#### [PASSAGE PROVIDED]
Considering Bankruptcy? Here’s What Not to Do

By |2018-12-07T20:45:11-05:00April 20th, 2017|

Financial hardship can hit anyone, and like most mishaps, it strikes at the worst time. You get laid off after you buy a new house. You become too disabled to work, and the credit card bills start piling up. There are other ways that debt can overwhelm you, but it doesn’t have to ruin your financial future or your health. You can start over by filing bankruptcy in New York.

When you file for personal bankruptcy, you benefit from an automatic stay. Creditor and debt collector calls stop. So do wage garnishments and collection lawsuits. You get some breathing room and the chance to not only rebuild, but do better than ever.

Bankruptcy can provide you with a fresh start- provided you don’t sour the opportunity by making serious mistakes. Below are five of the most common missteps made by those who plan to file, and why you should avoid them.

Concealing Assets

This is arguably the most prosecuted bankruptcy offense. People transfer nonexempt assets or fail to disclose them so they can’t be seized and sold to satisfy creditors. If losing property is a major concern, consider filing Chapter 13, which allows you to keep more assets by entering into a debt repayment agreement with your creditors. Being deceptive can result in significant fines and even incarceration.

#### [DATA ENTRIES]
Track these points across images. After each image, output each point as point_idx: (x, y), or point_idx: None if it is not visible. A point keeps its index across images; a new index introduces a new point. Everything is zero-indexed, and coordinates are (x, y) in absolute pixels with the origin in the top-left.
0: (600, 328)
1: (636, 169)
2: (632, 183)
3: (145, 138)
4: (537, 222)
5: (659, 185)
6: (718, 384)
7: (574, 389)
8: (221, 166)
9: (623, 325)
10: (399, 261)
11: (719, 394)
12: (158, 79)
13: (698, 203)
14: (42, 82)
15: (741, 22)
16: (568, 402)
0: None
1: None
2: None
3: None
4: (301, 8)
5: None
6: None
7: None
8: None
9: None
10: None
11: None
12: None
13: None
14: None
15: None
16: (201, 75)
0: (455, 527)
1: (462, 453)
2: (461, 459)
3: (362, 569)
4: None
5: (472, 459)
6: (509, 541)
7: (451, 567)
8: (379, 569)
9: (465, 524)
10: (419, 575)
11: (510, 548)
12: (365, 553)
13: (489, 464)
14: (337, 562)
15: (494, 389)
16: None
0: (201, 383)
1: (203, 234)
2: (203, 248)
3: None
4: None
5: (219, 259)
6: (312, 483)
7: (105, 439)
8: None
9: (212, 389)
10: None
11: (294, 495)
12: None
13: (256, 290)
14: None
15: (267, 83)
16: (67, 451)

#### [EXERCISE A]
Transcribe the part of the bankruptcy article that opens with the words containing "Financial hardship can" and closes with "should avoid them.".
#### [EXERCISE B]
In the bankruptcy article, which offense is described as arguably the most prosecuted bankruptcy offense?
#### [EXERCISE C]
Continue the bankruptcy article, picking up after its final sentence.

#### [EXERCISE ANSWER A]
Financial hardship can hit anyone, and like most mishaps, it strikes at the worst time. You get laid off after you buy a new house. You become too disabled to work, and the credit card bills start piling up. There are other ways that debt can overwhelm you, but it doesn’t have to ruin your financial future or your health. You can start over by filing bankruptcy in New York.

When you file for personal bankruptcy, you benefit from an automatic stay. Creditor and debt collector calls stop. So do wage garnishments and collection lawsuits. You get some breathing room and the chance to not only rebuild, but do better than ever.

Bankruptcy can provide you with a fresh start- provided you don’t sour the opportunity by making serious mistakes. Below are five of the most common missteps made by those who plan to file, and why you should avoid them.

#### [EXERCISE ANSWER B]
Concealing assets.

#### [EXERCISE ANSWER C]
Racking Up New Debt

If you accumulate new debt prior to filing for bankruptcy, the creditors may argue that you committed fraud because you acquired the debt without any intention of repaying it. At best, they may object to your discharge. At worst, you could be prosecuted for bankruptcy fraud.

Some things to keep in mind:

  • If you take out a cash advance of up to $875 within 70 days before filing, that debt may not be discharged unless it was a payday loan and you were on a cycle of taking out advances and repaying them.
  • If you buy a luxury item worth $600 or more on your credit card within 90 days before filing, the creditor can object to your discharge.

To summarize: if you know you’re going to go bankrupt, resist the urge to have one last spree at your creditors’ expense.

Paying Family Members First

According to the U.S. Bankruptcy Code, payments of over $600 to family members (insiders) within one year prior to filing for bankruptcy are considered preferential payments. To put it more simply, you are not allowed to ‘prefer’ one creditor over another, and your trustee can take steps to reclaim that money and distribute it to creditors pro rata. It’s embarrassing, and not allowed. Don’t do it.

Getting Money Out of a 401K To Repay Creditors

Retirement accounts are usually protected in bankruptcy proceedings, but not everyone knows this. Consequently, many people drain these accounts to pay down debt and incur a tax liability in the process, which is usually nondischargeable. Protect your future and leave your retirement funds in place.

Transferring Property For Less Than Its Value

If you transfer property prior to filing for bankruptcy and received less than fair market value, such a move can be construed as bankruptcy fraud. Your trustee can undo any transfer that is clearly not a fair and honest exchange, so it’s really not worth the trouble.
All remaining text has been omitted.